- **Your instructions**: Scan the lines below; pull out those with "Publicitat".

- **Dataset records**:
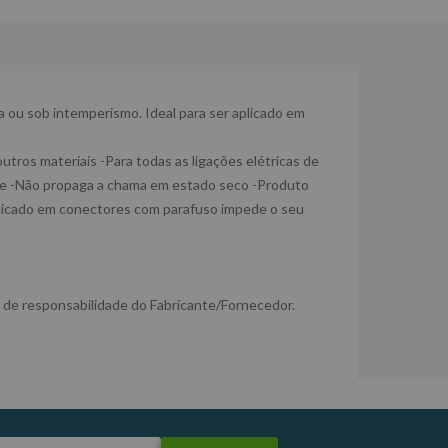
a ou sob intemperismo. Ideal para ser aplicado em
outros materiais -Para todas as ligações elétricas de
dade -Não propaga a chama em estado seco -Produto
plicado em conectores com parafuso impede o seu
de responsabilidade do Fabricante/Fornecedor.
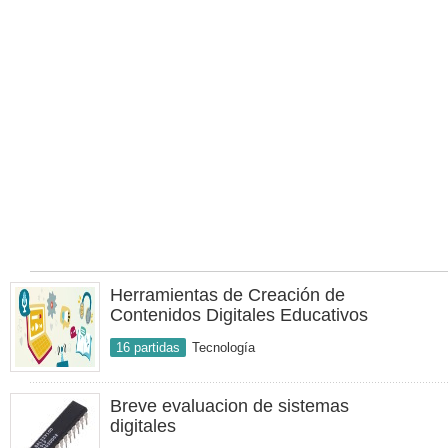
Herramientas de Creación de
Contenidos Digitales Educativos
16 partidas
Tecnología
Breve evaluacion de sistemas
digitales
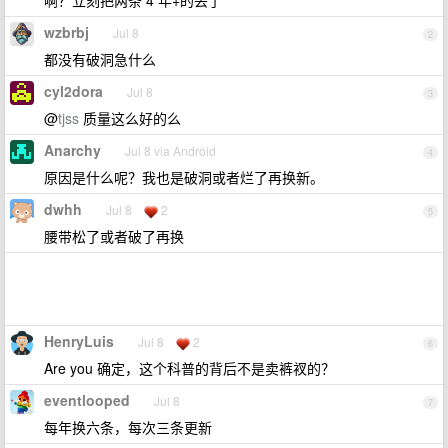
啊？立刻把两条 4 年+的丢了
wzbrbj
Jul 8
2
都没有破洞急什么
cyl2dora
Jul 8
3
@
tjss
质量这么好的么
Anarchy
Jul 8 via Android
4
原因是什么呢？我也是破洞或者烂了再换新。
dwhh
Jul 8
2
5
腰带松了或者破了再换
HenryLuis
Jul 8
2
6
Are you 确定，这个科普的背后不是卖裤衩的？
eventlooped
Jul 8
7
每年换六条，每次三条更新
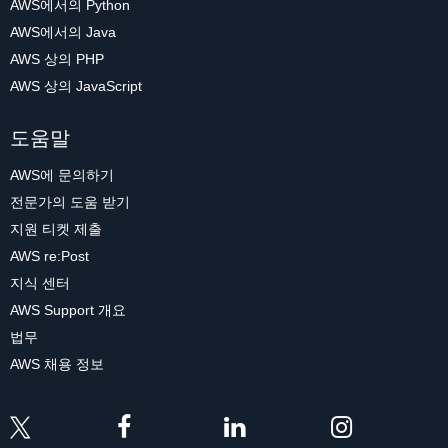
AWS에서의 Python
AWS에서의 Java
AWS 상의 PHP
AWS 상의 JavaScript
도움말
AWS에 문의하기
전문가의 도움 받기
지원 티켓 제출
AWS re:Post
지식 센터
AWS Support 개요
법무
AWS 채용 정보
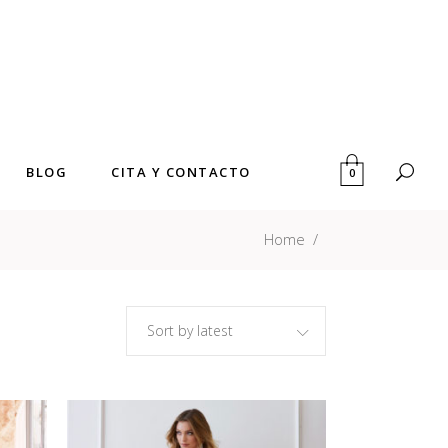
BLOG
CITA Y CONTACTO
0
Home
/
Sort by latest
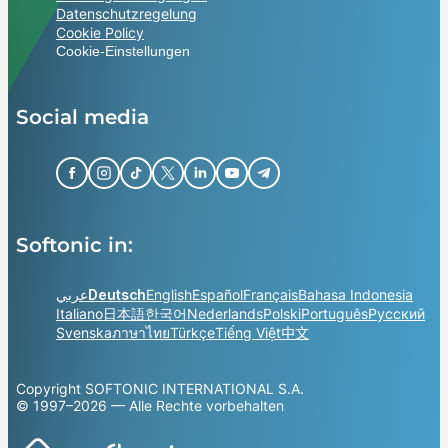
Datenschutzregelung
Cookie Policy
Cookie-Einstellungen
Social media
Softonic in:
عربي
Deutsch
English
Español
Français
Bahasa Indonesia
Italiano
日本語
한국어
Nederlands
Polski
Português
Русский
Svenska
ภาษาไทย
Türkçe
Tiếng Việt
中文
Copyright SOFTONIC INTERNATIONAL S.A.
© 1997–2026 — Alle Rechte vorbehalten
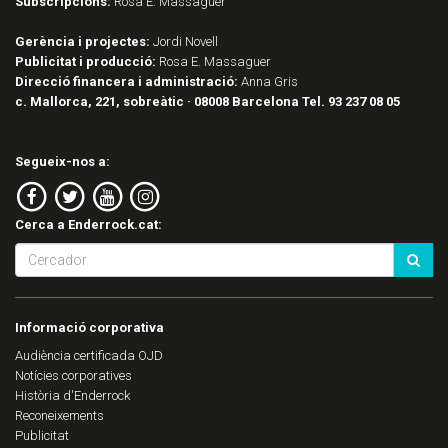
Subscripcions:
Rosa E. Massaguer
Gerència i projectes:
Jordi Novell
Publicitat i producció:
Rosa E. Massaguer
Direcció financera i administració:
Anna Gris
c. Mallorca, 221, sobreàtic · 08008 Barcelona Tel. 93 237 08 05
Segueix-nos a:
Cerca a Enderrock.cat:
Informació corporativa
Audiència certificada OJD
Notícies corporatives
Història d'Enderrock
Reconeixements
Publicitat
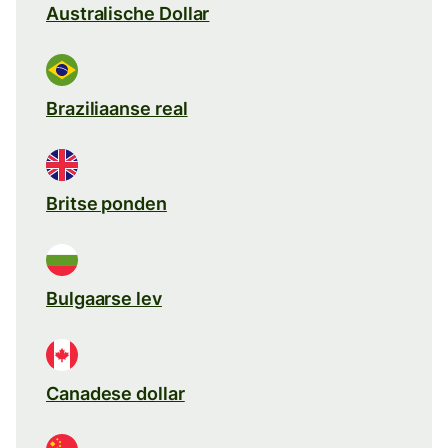
Australische Dollar
Braziliaanse real
Britse ponden
Bulgaarse lev
Canadese dollar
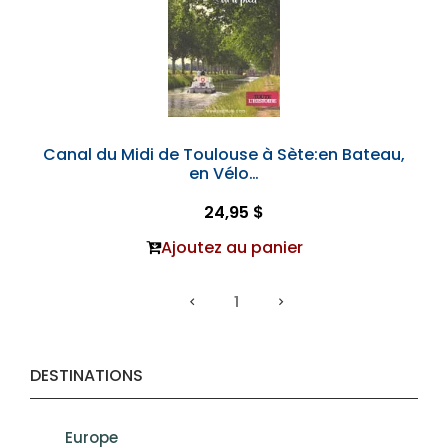
Canal du Midi de Toulouse à Sète:en Bateau,
en Vélo…
24,95 $
Ajoutez au panier
1
DESTINATIONS
Europe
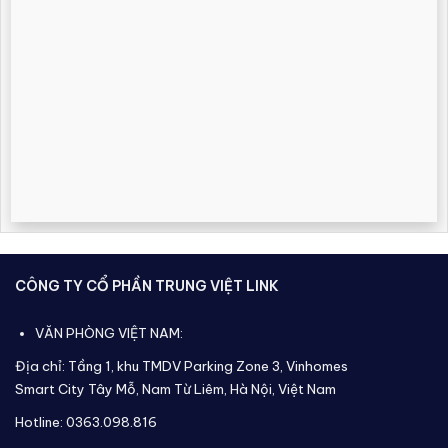
CÔNG TY CỔ PHẦN TRUNG VIỆT LINK
VĂN PHÒNG VIỆT NAM:
Địa chỉ: Tầng 1, khu TMDV Parking Zone 3, Vinhomes
Smart City Tây Mỗ, Nam Từ Liêm, Hà Nội, Việt Nam
Hotline: 0363.098.816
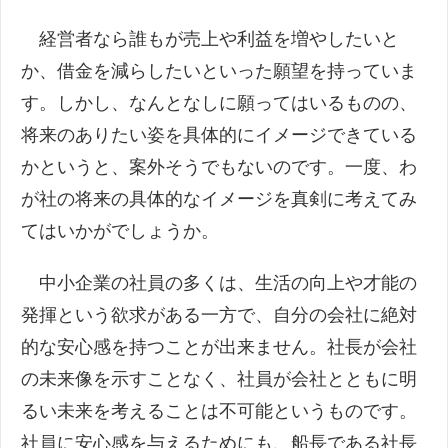
経営者なら誰もが売上や利益を増やしたいと
か、借金を減らしたいといった願望を持っていま
す。しかし、なんとなしに願ってはいるものの、
将来のありたい姿を具体的にイメージできている
かというと、案外そうでもないのです。一度、わ
が社の将来の具体的なイメージを真剣に考えてみ
てはいかがでしょうか。
中小企業の社員の多くは、生活の向上や才能の
発揮という欲求がある一方で、自分の会社に絶対
的な安心感を持つことが出来ません。社長が会社
の未来像を示すことなく、社員が会社とともに明
るい未来を考えることは不可能というものです。
社員に安心感を与えるためにも、船長である社長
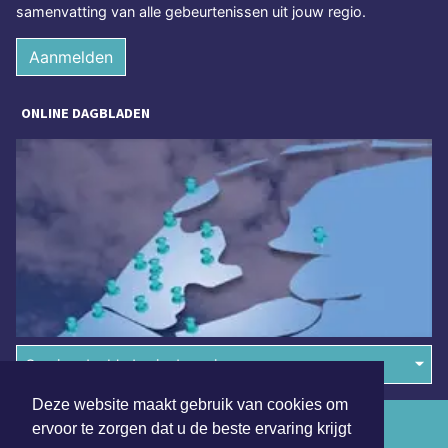
samenvatting van alle gebeurtenissen uit jouw regio.
Aanmelden
ONLINE DAGBLADEN
Overige dagbladen in de regio
Deze website maakt gebruik van cookies om
Algemene voorwaarden
ervoor te zorgen dat u de beste ervaring krijgt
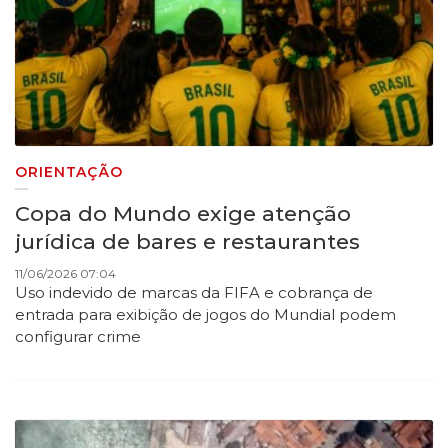
ORIENTAÇÃO
Copa do Mundo exige atenção
jurídica de bares e restaurantes
11/06/2026 07:04
Uso indevido de marcas da FIFA e cobrança de
entrada para exibição de jogos do Mundial podem
configurar crime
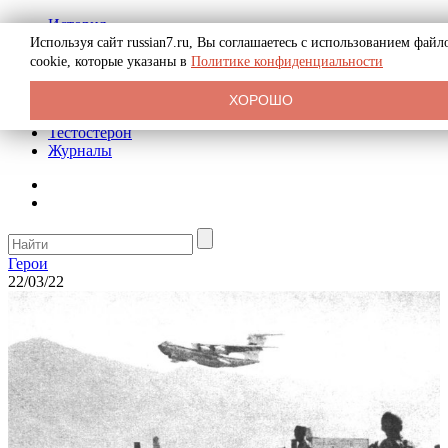
История
Биография
Используя сайт russian7.ru, Вы соглашаетесь с использованием файл
Криминал
cookie, которые указаны в
Политике конфиденциальности
Реклама на сайте
О сайте
ХОРОШО
Рекомендательные статьи
Тестостерон
Журналы
Герои
22/03/22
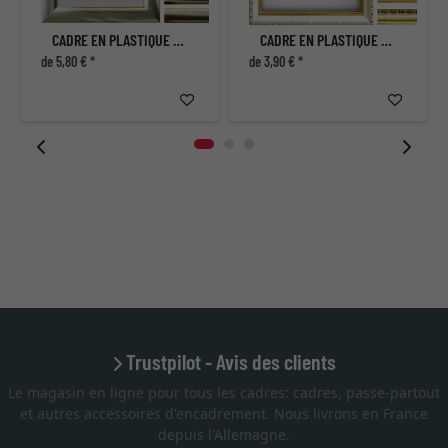
CADRE EN PLASTIQUE OREGON
CADRE EN PLASTIQUE ALASKA
de 5,80 € *
de 3,90 € *
Trustpilot - Avis des clients
Le magasin en ligne pour tous les cadres: cadres, passe-partout
et autres accessoires d'encadrement. Nous livrons en France
depuis l'Allemagne.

- **Result of this exercise**:
Publicitat i producció:
Publicitat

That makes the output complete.